In this case, the crowd goes wild, as the magician demonstrates his Inclisiran trick.

‘Ladies and gentlemen, here is a PCSK-9 inhibitor called Inclisiran. Look at it closely. Yes, examine it any way you like (note to self, make sure they don’t actually look at anything after page 100). It costs…. What does it cost Madam. Why cost is not the issue. What matters is whether or not it is cost-effective. Am I right, madam? My, your dress is so beautiful, and your hair. If I may say magnificent.’

Woman nods and smiles.

‘Yes, you may be thinking … how can this drug possibly be cost-effective?’ Well, let me place this drug into the sealed box that we call NICE evaluation. Yes madam, a most impressive box indeed. Stamped with approval by, well, everyone. Yes, madam, everyone.’

Magician places Inclisiran into black box.

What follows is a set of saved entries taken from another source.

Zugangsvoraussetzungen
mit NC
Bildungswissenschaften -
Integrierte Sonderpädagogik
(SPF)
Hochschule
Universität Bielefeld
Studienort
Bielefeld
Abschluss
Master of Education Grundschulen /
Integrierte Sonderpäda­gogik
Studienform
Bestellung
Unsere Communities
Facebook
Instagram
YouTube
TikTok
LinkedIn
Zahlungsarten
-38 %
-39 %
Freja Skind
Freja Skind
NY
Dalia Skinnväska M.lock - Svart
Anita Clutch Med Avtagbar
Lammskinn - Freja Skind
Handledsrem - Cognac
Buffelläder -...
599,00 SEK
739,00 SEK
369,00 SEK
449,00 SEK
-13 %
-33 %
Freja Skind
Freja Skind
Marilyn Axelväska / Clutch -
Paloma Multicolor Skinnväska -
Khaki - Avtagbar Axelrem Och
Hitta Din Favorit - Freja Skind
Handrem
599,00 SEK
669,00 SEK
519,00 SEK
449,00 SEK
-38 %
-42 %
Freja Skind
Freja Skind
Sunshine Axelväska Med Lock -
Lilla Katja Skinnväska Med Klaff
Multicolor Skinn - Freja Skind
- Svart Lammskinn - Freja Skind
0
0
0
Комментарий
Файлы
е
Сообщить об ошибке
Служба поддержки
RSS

‘Now, we just need some money…. I shall stuff two million pounds into the box …

Magician stuffs the box with money, then shakes it.

‘Hey presto.’ He opens the box. ‘Yes, as you can see Inclisiran is, indeed, cost-effective. Yes sir, it is indeed, magic … what’s that, you would like to see into the box yourself. Sorry, sir, we have to keep some of our secrets to ourself …. Yes, officer, if you could just take that gentleman out and arrest him for some reason or another…’

Nowadays, the tentacles of the pharmaceutical (and medical devices industry) wrap around far more agencies than just the FDA and EMA. And is not just NICE. It is the medical societies, the opinion leaders, the charities and – let us not forget – the politicians. All are caught up its deadly embrace. No-one escapes. If they do, they immediately become a conspiracy theorist.

In the next episode I shall turn my attention to the Universities, and those who work in them. Here lies, perhaps, the greatest source of power. A place where money can be converted into both academic and medical authority. Increasingly backed up by the force of law.

1: https://www.forbes.com/sites/matthewherper/2015/08/20/the-fda-is-basically-approving-everything-heres-the-data-to-prove-it/?sh=4dfb8edb5e0a

2: https://www.thepharmaletter.com/article/uk-s-nice-turns-nasty-rejecting-glaxo-wellcome-s-anti-flu-drug-relenza

3: https://www.nice.org.uk/guidance/ta733/evidence/committee-papers-pdf-9258232573 4: https://observer.com/2020/09/the-prestige-christopher-nolan-magic-trick/

2 thoughts on “Drug regulation – How does it work?

  1. rosemerry says:

    It is depressing to know that the throwing away of money into Ukraine is not our only waste. See Brian Berletic’s latest post on “cancer magic” and also Dr John Campbell on the UK’s NHS deal with Moderna for ten years of Moderna doing really well profit-wise. All very depressing (BUT don’t take drugs for depression!!).
    Statins are already overused, like treatments for type 2 diabetes which usually needs lifestyle changes, not drugs.

    Like

  2. WillD says:

    There is a growing body of evidence that statins aren’t very effective, and that’s after the debate about cholesterol and whether it really is the danger it is made out to be – even the ‘bad’ LDL.

    The right diet can make a big difference, but doctors and dug companies don’t want you to know that either.